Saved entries
-- Opening Marker --
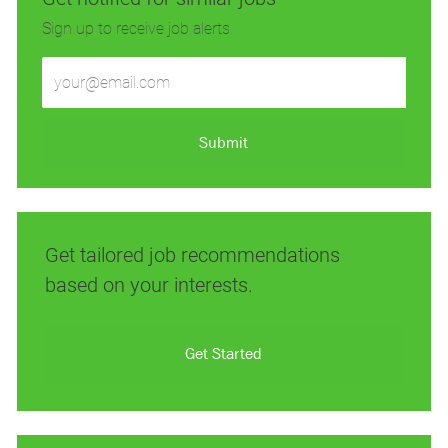
Sign up to receive job alerts
Enter
Email
address
(Required)
Submit
Get tailored job recommendations
based on your interests.
Get Started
-- Closing Marker --
- **Task objective**: Without including any pictures, copy every line above exactly.

- **Result of the task**:
Sign up to receive job alerts
Enter
Email
address
(Required)
Submit
Get tailored job recommendations
based on your interests.
Get Started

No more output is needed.